All other established parties had ruled out the possibility of a coalition with the Left Party prior to the election (in other words, a cordon sanitaire), and refused to reconsider in the light of the closeness of the election result, which prevented either of the usual ideologically-coherent coalitions from attaining a majority. The possibility of a minority SPD-Green government tolerated by the Left Party was the closest the Left Party came to potential participation in government at this election.
The Left Party suffered serious losses in the 2006 elections for the city-state government of Berlin, losing nearly half of its vote and falling to 13 percent—slightly ahead of the Greens. Berlin's popular Social Democratic mayor, Klaus Wowereit, nevertheless decided to retain the weakened party as his coalition partner.
In Mecklenburg-Vorpommern, the Left Party suffered no serious losses and remains the third-strongest party in the state. However, it was dropped as a coalition partner by the Social Democratic premier, Harold Ringstorff, and now heads the opposition in the state assembly.
Despite its losses in Berlin, support for the Left Party/PDS and its WASG ally remain stable at about eight to ten percent of the vote. Cooperation between the two parties on a national level and in their single Bundestag delegation has been largely free of tensions. Though a minority of WASG members oppose the merger of the two parties scheduled for June 2007, it seems likely the new party—to be called simply The Left—will be on Germany's political stage before the next federal elections.

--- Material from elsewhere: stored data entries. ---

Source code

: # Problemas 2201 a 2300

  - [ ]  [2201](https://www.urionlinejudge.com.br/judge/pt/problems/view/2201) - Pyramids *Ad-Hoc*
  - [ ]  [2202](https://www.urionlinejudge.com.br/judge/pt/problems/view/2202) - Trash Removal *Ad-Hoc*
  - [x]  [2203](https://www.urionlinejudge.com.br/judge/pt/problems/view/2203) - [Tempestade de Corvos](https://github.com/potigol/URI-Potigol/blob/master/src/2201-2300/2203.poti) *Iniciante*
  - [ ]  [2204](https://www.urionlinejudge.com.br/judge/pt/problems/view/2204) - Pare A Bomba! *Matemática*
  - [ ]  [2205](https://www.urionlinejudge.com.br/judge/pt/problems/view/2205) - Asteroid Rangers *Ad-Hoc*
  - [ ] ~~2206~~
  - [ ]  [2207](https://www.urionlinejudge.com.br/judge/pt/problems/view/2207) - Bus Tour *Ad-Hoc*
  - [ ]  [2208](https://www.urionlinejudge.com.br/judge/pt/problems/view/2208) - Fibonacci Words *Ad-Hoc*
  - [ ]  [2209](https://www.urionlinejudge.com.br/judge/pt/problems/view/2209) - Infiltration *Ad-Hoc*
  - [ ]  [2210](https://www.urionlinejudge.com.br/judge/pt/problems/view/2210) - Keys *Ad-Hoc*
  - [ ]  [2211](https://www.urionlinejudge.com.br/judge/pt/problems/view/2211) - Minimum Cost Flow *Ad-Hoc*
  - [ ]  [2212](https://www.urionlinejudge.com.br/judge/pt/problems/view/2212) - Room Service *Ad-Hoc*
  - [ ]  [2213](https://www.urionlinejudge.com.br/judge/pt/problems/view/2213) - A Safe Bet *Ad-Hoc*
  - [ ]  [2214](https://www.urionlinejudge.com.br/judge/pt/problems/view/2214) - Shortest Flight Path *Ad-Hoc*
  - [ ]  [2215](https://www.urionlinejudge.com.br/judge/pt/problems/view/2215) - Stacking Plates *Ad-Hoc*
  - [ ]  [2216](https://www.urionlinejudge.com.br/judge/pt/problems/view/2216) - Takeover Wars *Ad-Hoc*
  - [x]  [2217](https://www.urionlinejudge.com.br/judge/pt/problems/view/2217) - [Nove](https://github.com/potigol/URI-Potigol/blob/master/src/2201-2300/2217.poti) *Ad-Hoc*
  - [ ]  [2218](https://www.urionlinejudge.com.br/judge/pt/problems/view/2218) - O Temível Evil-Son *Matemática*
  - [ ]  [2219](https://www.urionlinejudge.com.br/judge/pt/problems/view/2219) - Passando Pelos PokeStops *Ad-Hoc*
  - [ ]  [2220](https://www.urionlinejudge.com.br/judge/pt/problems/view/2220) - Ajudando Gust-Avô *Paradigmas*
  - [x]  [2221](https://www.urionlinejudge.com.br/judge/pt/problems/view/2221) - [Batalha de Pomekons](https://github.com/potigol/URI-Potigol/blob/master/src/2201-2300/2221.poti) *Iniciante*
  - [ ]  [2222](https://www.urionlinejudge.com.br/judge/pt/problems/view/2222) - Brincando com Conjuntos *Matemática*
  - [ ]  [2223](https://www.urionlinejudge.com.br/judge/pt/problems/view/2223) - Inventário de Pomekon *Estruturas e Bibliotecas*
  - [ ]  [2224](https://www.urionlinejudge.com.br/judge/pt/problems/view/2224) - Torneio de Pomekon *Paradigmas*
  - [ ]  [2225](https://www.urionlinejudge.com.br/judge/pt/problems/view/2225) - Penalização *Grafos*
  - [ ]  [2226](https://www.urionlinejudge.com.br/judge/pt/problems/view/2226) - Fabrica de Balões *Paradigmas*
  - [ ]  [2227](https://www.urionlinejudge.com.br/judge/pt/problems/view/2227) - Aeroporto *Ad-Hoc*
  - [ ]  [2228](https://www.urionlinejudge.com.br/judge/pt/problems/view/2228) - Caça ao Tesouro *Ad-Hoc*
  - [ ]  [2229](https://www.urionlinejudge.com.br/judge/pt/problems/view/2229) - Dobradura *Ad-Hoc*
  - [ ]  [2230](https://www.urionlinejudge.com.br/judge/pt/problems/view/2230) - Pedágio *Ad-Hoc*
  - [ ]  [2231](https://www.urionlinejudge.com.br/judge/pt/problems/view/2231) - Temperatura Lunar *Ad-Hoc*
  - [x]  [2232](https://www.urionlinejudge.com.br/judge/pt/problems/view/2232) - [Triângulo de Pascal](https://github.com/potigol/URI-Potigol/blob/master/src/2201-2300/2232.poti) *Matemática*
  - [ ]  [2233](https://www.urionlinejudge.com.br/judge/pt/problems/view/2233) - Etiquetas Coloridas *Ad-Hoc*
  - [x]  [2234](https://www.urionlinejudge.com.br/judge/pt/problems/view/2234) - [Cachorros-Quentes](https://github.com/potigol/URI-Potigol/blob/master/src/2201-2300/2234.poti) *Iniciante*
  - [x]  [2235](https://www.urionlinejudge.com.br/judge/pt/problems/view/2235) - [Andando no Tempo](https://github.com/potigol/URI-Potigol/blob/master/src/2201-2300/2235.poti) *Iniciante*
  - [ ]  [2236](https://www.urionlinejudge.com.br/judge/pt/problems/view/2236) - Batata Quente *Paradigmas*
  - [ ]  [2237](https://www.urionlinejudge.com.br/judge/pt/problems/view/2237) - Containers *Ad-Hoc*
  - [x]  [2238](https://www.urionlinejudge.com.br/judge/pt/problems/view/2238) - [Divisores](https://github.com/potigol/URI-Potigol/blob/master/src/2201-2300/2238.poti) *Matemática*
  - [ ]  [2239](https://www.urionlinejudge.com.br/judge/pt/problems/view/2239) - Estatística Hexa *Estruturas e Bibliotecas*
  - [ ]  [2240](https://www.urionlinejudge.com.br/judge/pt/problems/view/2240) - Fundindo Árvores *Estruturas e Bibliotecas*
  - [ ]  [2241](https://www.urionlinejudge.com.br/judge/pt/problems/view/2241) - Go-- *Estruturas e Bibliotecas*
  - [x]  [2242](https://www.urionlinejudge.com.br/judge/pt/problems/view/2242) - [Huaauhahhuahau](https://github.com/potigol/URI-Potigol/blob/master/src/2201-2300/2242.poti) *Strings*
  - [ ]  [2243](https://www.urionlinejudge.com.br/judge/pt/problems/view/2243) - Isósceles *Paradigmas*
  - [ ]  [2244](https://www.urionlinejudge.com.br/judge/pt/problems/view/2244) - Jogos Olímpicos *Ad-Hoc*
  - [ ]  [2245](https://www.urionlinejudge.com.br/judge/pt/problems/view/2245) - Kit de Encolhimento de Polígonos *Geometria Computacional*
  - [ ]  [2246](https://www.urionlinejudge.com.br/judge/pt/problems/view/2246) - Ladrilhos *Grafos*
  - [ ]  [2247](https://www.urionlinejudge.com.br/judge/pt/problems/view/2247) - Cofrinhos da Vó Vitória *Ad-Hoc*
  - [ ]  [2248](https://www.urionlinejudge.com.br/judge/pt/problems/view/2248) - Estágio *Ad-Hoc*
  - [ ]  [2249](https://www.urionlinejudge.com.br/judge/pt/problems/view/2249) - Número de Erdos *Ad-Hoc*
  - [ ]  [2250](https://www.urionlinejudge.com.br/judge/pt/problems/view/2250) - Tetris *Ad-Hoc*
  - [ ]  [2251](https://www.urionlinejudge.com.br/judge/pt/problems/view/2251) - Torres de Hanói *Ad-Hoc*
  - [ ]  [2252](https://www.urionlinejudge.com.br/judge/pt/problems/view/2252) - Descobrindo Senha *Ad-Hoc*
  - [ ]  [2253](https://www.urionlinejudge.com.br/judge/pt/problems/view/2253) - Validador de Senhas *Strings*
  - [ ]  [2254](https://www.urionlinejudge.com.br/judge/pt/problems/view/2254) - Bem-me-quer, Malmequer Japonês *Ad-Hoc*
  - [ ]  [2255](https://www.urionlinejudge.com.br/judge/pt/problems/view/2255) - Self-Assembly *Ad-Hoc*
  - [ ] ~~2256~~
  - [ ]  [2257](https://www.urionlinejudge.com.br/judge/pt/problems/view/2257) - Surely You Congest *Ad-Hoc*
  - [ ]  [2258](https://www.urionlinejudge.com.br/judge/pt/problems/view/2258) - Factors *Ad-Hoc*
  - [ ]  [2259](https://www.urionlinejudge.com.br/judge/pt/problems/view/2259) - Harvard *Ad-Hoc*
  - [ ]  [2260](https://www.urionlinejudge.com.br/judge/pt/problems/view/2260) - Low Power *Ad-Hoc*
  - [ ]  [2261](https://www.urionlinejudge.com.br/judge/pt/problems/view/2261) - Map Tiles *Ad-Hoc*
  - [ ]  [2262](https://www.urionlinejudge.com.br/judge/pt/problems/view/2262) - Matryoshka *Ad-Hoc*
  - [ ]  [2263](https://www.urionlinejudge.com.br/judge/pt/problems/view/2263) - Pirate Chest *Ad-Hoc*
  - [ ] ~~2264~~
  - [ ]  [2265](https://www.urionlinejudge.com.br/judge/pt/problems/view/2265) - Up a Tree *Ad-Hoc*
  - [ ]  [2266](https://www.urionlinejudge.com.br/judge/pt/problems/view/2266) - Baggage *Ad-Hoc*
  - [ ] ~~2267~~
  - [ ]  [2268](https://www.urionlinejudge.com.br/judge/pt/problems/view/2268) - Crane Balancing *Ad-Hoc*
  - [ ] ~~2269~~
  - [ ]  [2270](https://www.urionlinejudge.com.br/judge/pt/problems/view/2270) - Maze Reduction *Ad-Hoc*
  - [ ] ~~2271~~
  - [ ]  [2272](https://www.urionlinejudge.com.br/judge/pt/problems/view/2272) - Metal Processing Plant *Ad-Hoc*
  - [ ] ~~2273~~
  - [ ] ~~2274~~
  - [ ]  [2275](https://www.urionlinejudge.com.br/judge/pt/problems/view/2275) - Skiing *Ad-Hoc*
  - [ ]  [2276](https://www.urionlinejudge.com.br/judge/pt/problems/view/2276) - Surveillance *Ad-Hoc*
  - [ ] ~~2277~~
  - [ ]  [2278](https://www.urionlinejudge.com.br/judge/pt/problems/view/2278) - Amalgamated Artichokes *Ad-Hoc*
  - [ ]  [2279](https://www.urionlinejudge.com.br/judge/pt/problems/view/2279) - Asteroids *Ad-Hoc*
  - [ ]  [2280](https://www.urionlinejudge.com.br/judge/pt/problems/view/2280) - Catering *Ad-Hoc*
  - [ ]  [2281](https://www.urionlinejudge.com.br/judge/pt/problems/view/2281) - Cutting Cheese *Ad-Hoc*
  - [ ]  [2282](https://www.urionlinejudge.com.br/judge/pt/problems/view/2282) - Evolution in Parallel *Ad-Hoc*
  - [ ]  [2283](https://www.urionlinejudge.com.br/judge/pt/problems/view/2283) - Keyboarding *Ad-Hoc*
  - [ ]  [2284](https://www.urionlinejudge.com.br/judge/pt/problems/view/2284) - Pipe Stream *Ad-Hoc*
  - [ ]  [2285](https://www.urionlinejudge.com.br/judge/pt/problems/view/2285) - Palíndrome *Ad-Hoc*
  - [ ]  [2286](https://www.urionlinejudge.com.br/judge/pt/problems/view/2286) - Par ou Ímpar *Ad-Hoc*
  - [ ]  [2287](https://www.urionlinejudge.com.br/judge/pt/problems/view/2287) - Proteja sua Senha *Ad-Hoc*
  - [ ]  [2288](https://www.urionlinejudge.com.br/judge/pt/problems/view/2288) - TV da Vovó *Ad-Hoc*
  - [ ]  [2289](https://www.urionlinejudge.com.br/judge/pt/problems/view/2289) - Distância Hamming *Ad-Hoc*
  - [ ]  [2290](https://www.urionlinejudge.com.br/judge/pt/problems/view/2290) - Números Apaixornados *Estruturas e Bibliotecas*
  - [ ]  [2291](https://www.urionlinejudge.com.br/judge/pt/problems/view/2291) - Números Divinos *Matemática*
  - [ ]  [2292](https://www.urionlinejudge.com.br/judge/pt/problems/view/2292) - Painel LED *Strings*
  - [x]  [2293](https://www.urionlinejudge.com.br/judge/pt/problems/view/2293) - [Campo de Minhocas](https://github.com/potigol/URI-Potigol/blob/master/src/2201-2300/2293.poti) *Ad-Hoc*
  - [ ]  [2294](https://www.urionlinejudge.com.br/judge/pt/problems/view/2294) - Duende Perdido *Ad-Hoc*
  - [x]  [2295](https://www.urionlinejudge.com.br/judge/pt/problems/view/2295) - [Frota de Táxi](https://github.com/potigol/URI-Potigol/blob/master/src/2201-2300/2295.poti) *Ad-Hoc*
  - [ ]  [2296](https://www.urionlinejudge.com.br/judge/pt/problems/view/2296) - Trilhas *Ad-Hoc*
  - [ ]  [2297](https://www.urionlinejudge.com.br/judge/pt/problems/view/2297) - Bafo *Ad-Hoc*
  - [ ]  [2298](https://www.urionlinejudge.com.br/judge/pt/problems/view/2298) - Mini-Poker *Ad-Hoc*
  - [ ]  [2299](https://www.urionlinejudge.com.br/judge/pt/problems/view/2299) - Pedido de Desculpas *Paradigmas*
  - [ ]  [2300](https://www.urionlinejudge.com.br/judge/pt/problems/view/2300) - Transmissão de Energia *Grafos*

Since German reunification, the PDS has frequently been the target of suspicions that leading members were connected with East Germany's Ministry for State Security, or Stasi. Shortly after the 2005 federal election, Marianne Birthler, the official in charge of the Stasi archives, accused the Left Party of harboring at least seven former Stasi informants in its newly-elected parliamentary group.[1] At about the same time, the media revealed that Lutz Heilmann, a Left Party Bundestag deputy from the state of Schleswig-Holstein, had worked several years for the Stasi.[2] While the first accusation proved to be false, Heilmann's connection with the Stasi remained controversial. Though Heilmann had served as a bodyguard, not as an informant or secret police officer, he violated a Left Party regulation obliging candidates to reveal past Stasi involvement. Nevertheless, the Left Party membership in Schleswig-Holstein narrowly passed a vote of confidence in favor of Heilmann, and he continues to serve in the Bundestag.

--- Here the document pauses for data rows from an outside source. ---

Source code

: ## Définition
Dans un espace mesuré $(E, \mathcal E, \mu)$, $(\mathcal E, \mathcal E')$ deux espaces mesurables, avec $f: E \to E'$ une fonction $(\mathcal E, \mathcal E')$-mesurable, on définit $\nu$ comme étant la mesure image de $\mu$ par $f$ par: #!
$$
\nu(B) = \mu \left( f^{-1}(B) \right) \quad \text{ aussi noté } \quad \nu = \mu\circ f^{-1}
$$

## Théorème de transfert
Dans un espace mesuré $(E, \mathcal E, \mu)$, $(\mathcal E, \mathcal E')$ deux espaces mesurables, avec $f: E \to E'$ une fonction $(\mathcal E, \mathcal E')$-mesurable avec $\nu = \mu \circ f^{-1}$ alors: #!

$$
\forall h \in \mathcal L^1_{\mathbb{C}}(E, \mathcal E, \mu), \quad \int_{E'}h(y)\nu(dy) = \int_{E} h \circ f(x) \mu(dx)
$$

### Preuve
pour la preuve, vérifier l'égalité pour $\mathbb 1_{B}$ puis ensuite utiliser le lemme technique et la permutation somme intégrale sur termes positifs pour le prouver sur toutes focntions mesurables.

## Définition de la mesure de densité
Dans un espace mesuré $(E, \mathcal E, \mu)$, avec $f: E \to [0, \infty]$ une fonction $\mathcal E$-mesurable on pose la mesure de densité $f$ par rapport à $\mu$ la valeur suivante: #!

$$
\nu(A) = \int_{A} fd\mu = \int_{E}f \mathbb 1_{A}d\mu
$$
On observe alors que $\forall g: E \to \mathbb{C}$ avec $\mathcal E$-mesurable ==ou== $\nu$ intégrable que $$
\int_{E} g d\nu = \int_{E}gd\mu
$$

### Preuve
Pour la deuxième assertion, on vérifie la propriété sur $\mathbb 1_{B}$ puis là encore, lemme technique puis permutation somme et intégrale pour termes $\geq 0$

Charges of a Stasi past were also a factor in the Bundestag's decision to reject Lothar Bisky as the Left Party's candidate for the post of parliamentary vice president. Though Bisky's candidacy was supported by the Greens and by some Christian Democratic and Social Democratic leaders, including Chancellor Angela Merkel, after two failed votes the party decided to withdraw his nomination. Five months later, the Left Party's Petra Pau was elected vice president.

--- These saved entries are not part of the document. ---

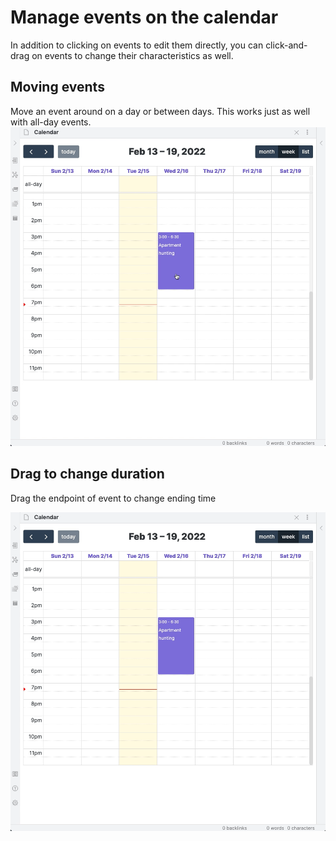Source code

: # Manage events on the calendar

In addition to clicking on events to edit them directly, you can click-and-drag on events to change their characteristics as well.

## Moving events

Move an event around on a day or between days. This works just as well with all-day events.
![](/assets/moving-event.gif)

## Drag to change duration

Drag the endpoint of event to change ending time

![](/assets/edit-event-drag.gif)
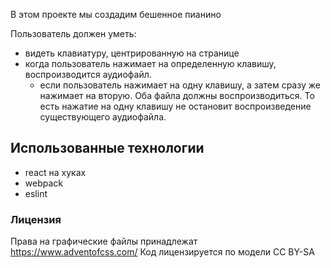 В этом проекте мы создадим бешенное пианино

Пользователь должен уметь:
- видеть клавиатуру, центрированную на странице
- когда пользователь нажимает на определенную клавишу, воспроизводится аудиофайл.
    - если пользователь нажимает на одну клавишу, а затем сразу же нажимает на вторую. Оба файла должны воспроизводиться.
    То есть нажатие на одну клавишу не остановит воспроизведение существующего аудиофайла.


## Использованные технологии

* react на хуках
* webpack
* eslint


### Лицензия

Права на графические файлы принадлежат https://www.adventofcss.com/
Код лицензируется по модели CC BY-SA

In the Free State of Saxony, the chairman of the Left Party group, Peter Porsch, could lose his mandate in the Saxon parliament because of his alleged Stasi past. In May 2006, all parties represented in the parliament, except the Left Party, voted to initiate proceedings against Porsch.[3] However, in November, the state's constitutional court dismissed the complaint against Porsch on technical grounds.
The SED had sequestered money overseas in secret accounts, including some which turned up in Liechtenstein in 2008. This was returned to the German government, as the PDS had rejected claims to overseas SED assets in 1990.[4] The vast majority of domestic SED assets were transferred to the GDR government before unification. Legal issues over back taxes possibly owed by the PDS on former SED assets were eventually settled in 1995, when an agreement between the PDS and the Independent Commission on Property of Political Parties and Mass Organizations of the GDR was confirmed by the Berlin Administrative Court.[5]